*** Text
# One of my blind turners with his pepper mill



## sbwertz (Feb 27, 2016)

Bill is both blind and a double amputee.  He levers himself up out of his power wheelchair onto a high stool to turn at the lathe.  He is almost completely blind...can see light and dark.  He uses a cane out in front of his wheelchair to navigate around.  (He is truly amazing!) This was his second turning project...a peppermill made from mulberry with brass filings inlayed into a center band and some large cracks.


----------



## Charlie_W (Feb 27, 2016)

Sharon, please tell Bill he did an absolutely wonderful job on that peppermill!

Thanks for sharing the pic!


----------



## jttheclockman (Feb 27, 2016)

That is fantastic. Being able to put a face to your stories is also inspirational. I can see and I can not do as well. Tell him job well done. Continued success and keep having fun. That is real cool. Thanks for showing.


----------



## CREID (Feb 27, 2016)

Amazing!


----------



## sbwertz (Feb 27, 2016)

By mixing the brass filings (or other inlay material) into ten minute epoxy, and putting a nitrile glove on the blind turner, they can press the loaded epoxy into the grooves and cracks themselves.  I try to let them do as much alone as they are able.  Using an easy tool detailer, they can cut their own v grooves, too.  I have to help them some with the fine placement of the tool, but they do most of it themselves.  They do most of the shaping with a small spindle gouge and a small roughing gouge. (I turn the blanks round before they start.)


----------



## JimB (Feb 27, 2016)

That is terrific work.


----------



## Hawkdave (Feb 27, 2016)

G'Day Sharon....Full marks to you and your program to allow people such as Bill to turn out beautiful work such as the pepper mill.
Please pass on to Bill that he has done a fine job and I look forward to seeing his next project.

Dave.


----------



## Dalecamino (Feb 27, 2016)

Good things being done there. Good work Sharon!


----------



## Jim15 (Feb 27, 2016)

That's great.


----------



## TonyL (Feb 27, 2016)

Sharon..if appropriate and for sale, I will buy from him for $50 plus shipping..I don't know what it is worth, *so please tell me if they sells for more*. I will pay shipping too. I actually need one. The one I own stinks. I love his. Thanks!


----------



## sbwertz (Feb 28, 2016)
******
*** Dataset content
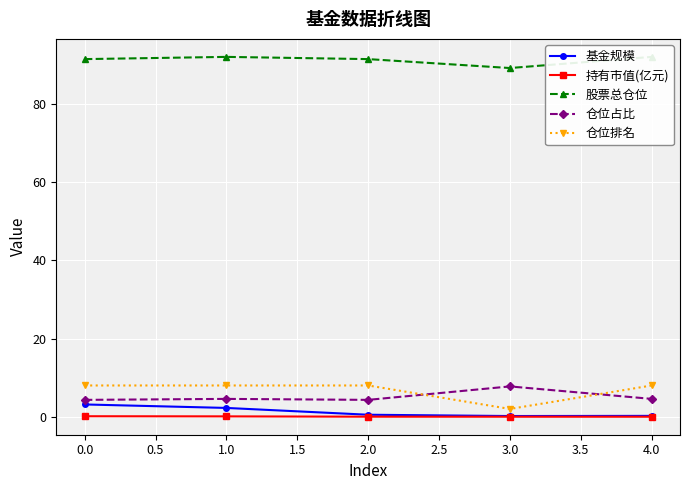

Is the value of 仓位排名 at 1.0 greater than the value of 持有市值(亿元) at 3.0?

Yes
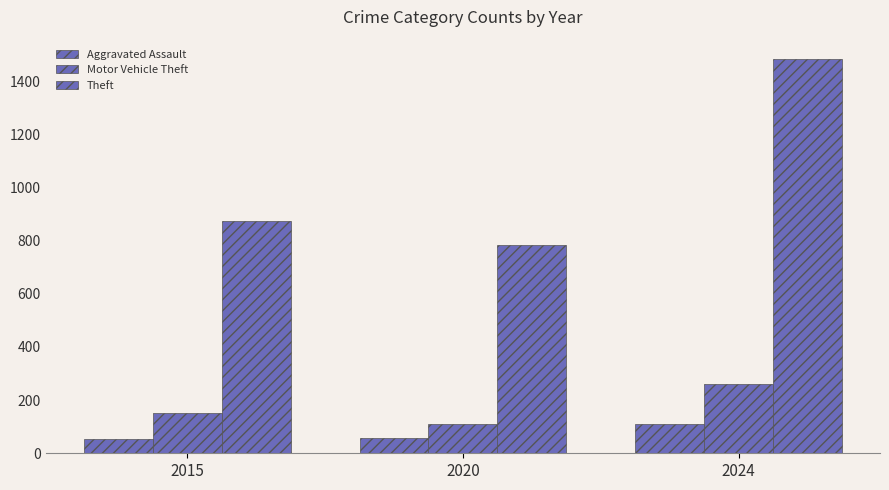

Which has a higher value, 2020 or 2015?

2020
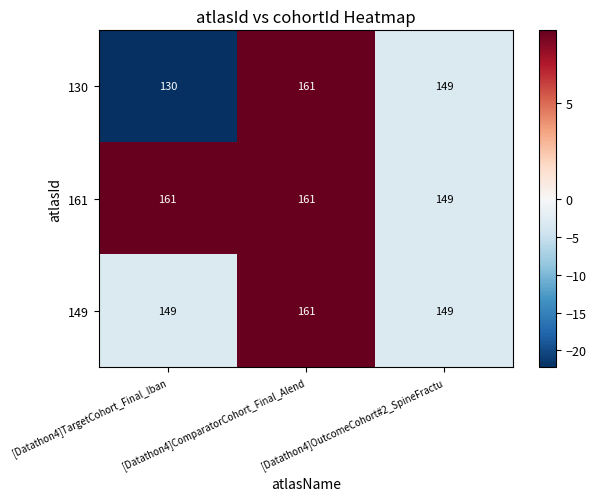

What is the greatest value displayed?

161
******
Work order A ▸
Answer these questions about the pepper mill thread:
(i) What wood was Bill's pepper mill made from?
(ii) What do the blind turners mix the brass filings into before pressing them into the grooves and cracks?
(iii) How much did TonyL offer to pay for the pepper mill?
Work order B ▸ In the chart listing, change "value" to "amount" everywhere it appears, and write the listing out again with nothing else altered. Leave the pictures out.

Task response A ▸
(i) Mulberry.
(ii) Ten minute epoxy.
(iii) $50 plus shipping.

Task response B ▸
Is the amount of 仓位排名 at 1.0 greater than the amount of 持有市值(亿元) at 3.0?

Yes

Which has a higher amount, 2020 or 2015?

2020

What is the greatest amount displayed?

161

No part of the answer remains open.